Santiago Restrepo and Lesly Montoya signed up to be lifeguards in high school thinking it would be a convenient and temporary summer job.
But now Restrepo is going on his fifth year working at the West Gwinnett Aquatic Center in Norcross and just started a new position as a manager, while Montoya has been there for two years and is a water safety instructor.
But that’s the thing about the job, Restrepo said. People come in for the summer and have a hard time finding a reason to leave.
“For the most part, it’s a lot of kids coming from high school looking for a seasonal job, and they’ll come and work for the summer and end up sticking till the winter,” Restrepo said. “It turns from a few months into a few years. We have so much going on, it makes it a place that you want to come back and keep working at.”
Looking for lifeguards
With summer approaching, Gwinnett County Parks & Recreation will soon be on the lookout for new lifeguards at its five aquatic centers and four public pools located across the county. Restrepo and Montoya agree lifeguarding is a great way for young adults to spend the summer, and the job provides plenty of long-term opportunities and benefits.
Montoya, for example, just started college at Georgia State University and plans on majoring in early childhood education, something she wasn’t sure of until she started working with youth as a water safety instructor.
“It’s one of the best things that’s happened to me,” Montoya said. “It’s opened so many doors. I want to be a teacher, so this has given me the experience to be able to do that.”
While there’s plenty of fun to be had on the job, lifeguarding isn’t for everyone. Candidates will need to be capable swimmers and be able to handle the responsibility of being able to respond and handle life-threatening situations.
Anyone interested in becoming a lifeguard must first meet prerequisites, including a 300-yard swim using freestyle, breaststroke or a combination of both, tread water for two minutes using only their legs, and perform a surface dive and retrieve a brick from 10 feet of water.
Before they can apply, they will also have to complete a Red Cross certification course.
A positive environment and high expectations
Montoya, 18, said the team of lifeguards and facility managers at West Gwinnett Aquatics Center has created an environment that builds teamwork and bonding.
“Forming bonds here is the main reason I really love my job,” she said. “We’re all very close. It helps when you’re not guarding to have someone to talk to because you always want to have someone to talk to at a job. The managers are always there for us and willing to accommodate any issue.”
But Restrepo, 23, said each lifeguard is expected to maintain the same high level of alertness and professionalism that’s expected of firefighters and EMTs. It could be the case that a lifeguard never experiences an emergency situation during the time they work there, but they should always be ready.
“I know it looks like a fun job — and it is a fun job — but we have to tell them all the time that this is a job, and we have to make sure we’re doing it right because we can put people in danger if we’re not doing it right,” he said. “We are like first responders in these situations, so we have to be on top of everything.”
While on duty, the lifeguards have built-in routines to keep them honest and from getting too relaxed, Restrepo said.
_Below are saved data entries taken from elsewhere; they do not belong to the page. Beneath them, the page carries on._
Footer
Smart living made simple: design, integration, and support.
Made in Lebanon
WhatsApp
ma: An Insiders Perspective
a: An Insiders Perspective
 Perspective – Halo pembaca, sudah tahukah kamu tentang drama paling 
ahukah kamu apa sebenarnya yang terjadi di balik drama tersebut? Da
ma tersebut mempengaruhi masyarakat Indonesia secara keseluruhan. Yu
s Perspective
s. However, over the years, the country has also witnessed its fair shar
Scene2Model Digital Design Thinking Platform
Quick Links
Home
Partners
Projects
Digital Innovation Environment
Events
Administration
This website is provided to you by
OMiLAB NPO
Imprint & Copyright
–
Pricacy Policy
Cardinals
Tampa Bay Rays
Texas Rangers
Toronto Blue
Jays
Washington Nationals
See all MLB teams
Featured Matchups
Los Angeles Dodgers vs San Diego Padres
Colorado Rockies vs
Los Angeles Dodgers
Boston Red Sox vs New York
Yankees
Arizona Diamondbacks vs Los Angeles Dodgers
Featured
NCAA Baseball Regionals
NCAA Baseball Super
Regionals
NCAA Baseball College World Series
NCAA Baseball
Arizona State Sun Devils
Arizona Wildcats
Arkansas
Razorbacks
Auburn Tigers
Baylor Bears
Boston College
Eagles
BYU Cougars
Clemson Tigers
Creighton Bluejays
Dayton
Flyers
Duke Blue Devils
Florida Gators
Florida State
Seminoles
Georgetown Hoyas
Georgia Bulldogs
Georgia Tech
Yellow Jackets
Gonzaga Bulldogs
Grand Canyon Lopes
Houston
Each lifeguard is given a weekly audit that requires a 500-yard swim, multiple diving exercises, CPR and water safety refreshers, and quizzes about scenarios, such as how to handle injuries.
Staying alert is key
“It’s really easy to relax and think nothing’s ever going to happen, but you never know when something’s going to happen,” he said. “We try to catch everything before it happens. If we see a little kid who’s going to jump in the water without their parents, we’ll look for stuff like that before it even happens.”
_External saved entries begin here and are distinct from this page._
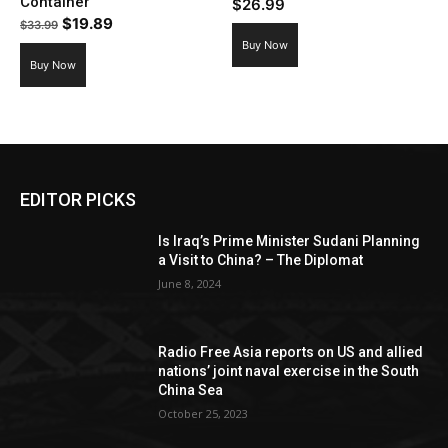
Container
$
26.99
Original
Current
$
19.89
$
33.99
price
price
Buy Now
Buy Now
was:
is:
$33.99.
$19.89.
EDITOR PICKS
Is Iraq’s Prime Minister Sudani Planning
a Visit to China? – The Diplomat
June 8, 2024
Radio Free Asia reports on US and allied
nations’ joint naval exercise in the South
China Sea
October 25, 2023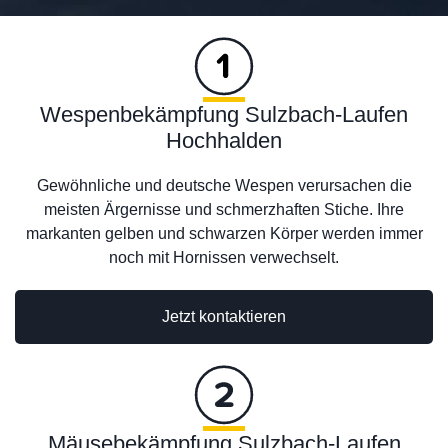
Wespenbekämpfung Sulzbach-Laufen
Hochhalden
Gewöhnliche und deutsche Wespen verursachen die
meisten Ärgernisse und schmerzhaften Stiche. Ihre
markanten gelben und schwarzen Körper werden immer
noch mit Hornissen verwechselt.
Jetzt kontaktieren
Mäusebekämpfung Sulzbach-Laufen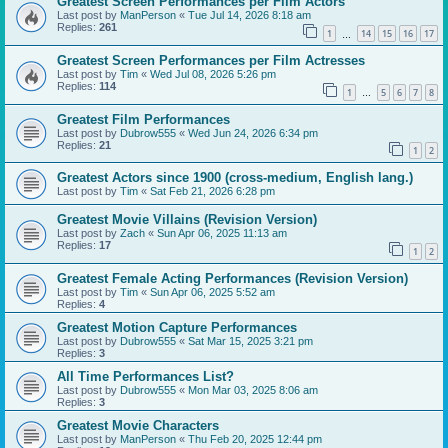
Greatest Screen Performances per Film Actors
Last post by
ManPerson
«
Tue Jul 14, 2026 8:18 am
Replies:
261
1
14
15
16
17
…
Greatest Screen Performances per Film Actresses
Last post by
Tim
«
Wed Jul 08, 2026 5:26 pm
Replies:
114
1
5
6
7
8
…
Greatest Film Performances
Last post by
Dubrow555
«
Wed Jun 24, 2026 6:34 pm
Replies:
21
1
2
Greatest Actors since 1900 (cross-medium, English lang.)
Last post by
Tim
«
Sat Feb 21, 2026 6:28 pm
Greatest Movie Villains (Revision Version)
Last post by
Zach
«
Sun Apr 06, 2025 11:13 am
Replies:
17
1
2
Greatest Female Acting Performances (Revision Version)
Last post by
Tim
«
Sun Apr 06, 2025 5:52 am
Replies:
4
Greatest Motion Capture Performances
Last post by
Dubrow555
«
Sat Mar 15, 2025 3:21 pm
Replies:
3
All Time Performances List?
Last post by
Dubrow555
«
Mon Mar 03, 2025 8:06 am
Replies:
3
Greatest Movie Characters
Last post by
ManPerson
«
Thu Feb 20, 2025 12:44 pm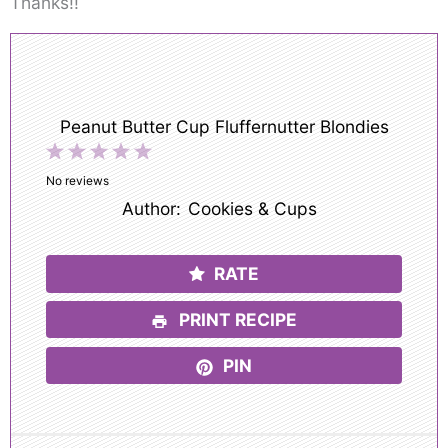
Thanks!!
Peanut Butter Cup Fluffernutter Blondies
1
2
3
4
5
Star
Stars
Stars
Stars
Stars
No reviews
Author:
Cookies & Cups
RATE
PRINT RECIPE
PIN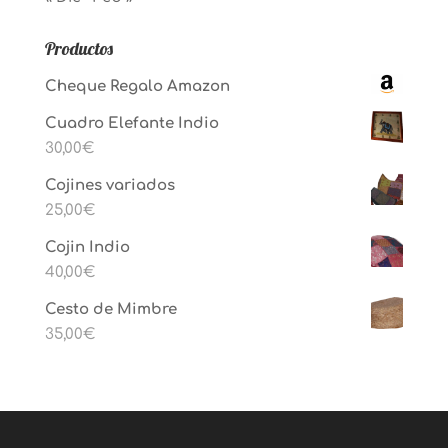
Productos
Cheque Regalo Amazon
Cuadro Elefante Indio
30,00
€
Cojines variados
25,00
€
Cojin Indio
40,00
€
Cesto de Mimbre
35,00
€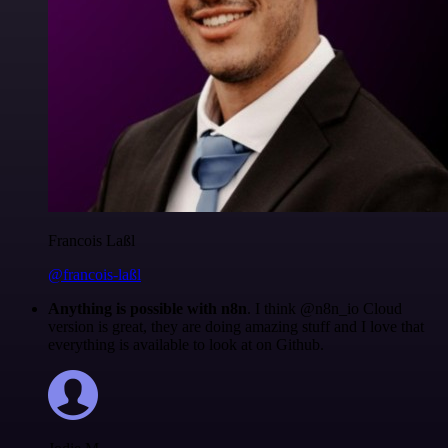
Francois Laßl
@francois-laßl
Anything is possible with n8n
. I think @n8n_io Cloud
version is great, they are doing amazing stuff and I love that
everything is available to look at on Github.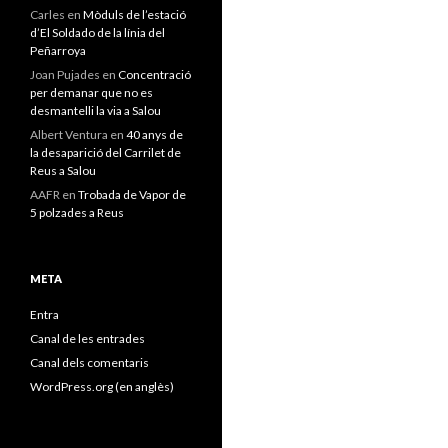
Carles
en
Mòduls de l’estació
d’El Soldado de la línia del
Peñarroya
Joan Pujades
en
Concentració
per demanar que no es
desmantelli la via a Salou
Albert Ventura
en
40 anys de
la desaparició del Carrilet de
Reus a Salou
AAFR
en
Trobada de Vapor de
5 polzades a Reus
META
Entra
Canal de les entrades
Canal dels comentaris
WordPress.org (en anglès)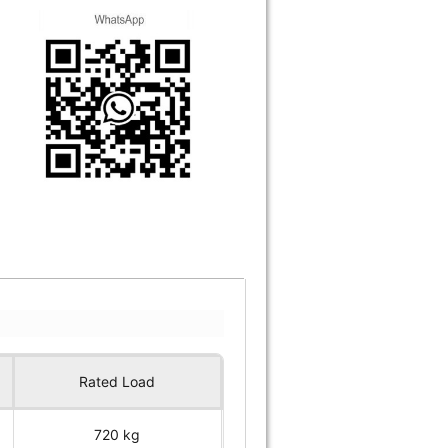
Rated Load
720 kg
Restrepo and Montoya both said they have to pay attention to what’s happening out of the water just as much, if not more, than what’s happening in it. On a busy summer day, the team of lifeguards could have as many as 500 people to account for, including children wandering away from their parents.
“There was a situation where a girl was left alone by her parents, and we caught it a little late,” Restrepo said. “But there’s a girl in the water by herself and she’s in distress. That’s something you should immediately look for. You want to look for something that doesn’t look right.”
Other times, a child could go off to the restroom or another area of the facility by themselves without the knowledge of their parents.
“We have a lost child procedure that we go through,” Restrepo said. “We get everybody out of the water, and we’ll contact the facility manager, and we’ll pretty much shut down the facility. We can’t let anybody in or out, and we go around and search until we find the kid.”
Montoya said that lifeguards cycle through 15-minute rotations while on stand for half of their shifts, and while on stand, they are prohibited from talking.
“It takes a lot of patience and a lot of awareness,” she said. “You have to be aware at all times because you don’t really know what can happen at any instance.”
The other part of the job is spent helping to manage the facility.
“There’s a lot more that goes into it (than sitting by the pool),” she said. “We really keep this facility together. At the end of every shift, we always have assigned duties like cleaning the restrooms, the lobby, the pool deck.
“We all have a part here, and I think we do a great job coming together and getting it done,” Montoya added.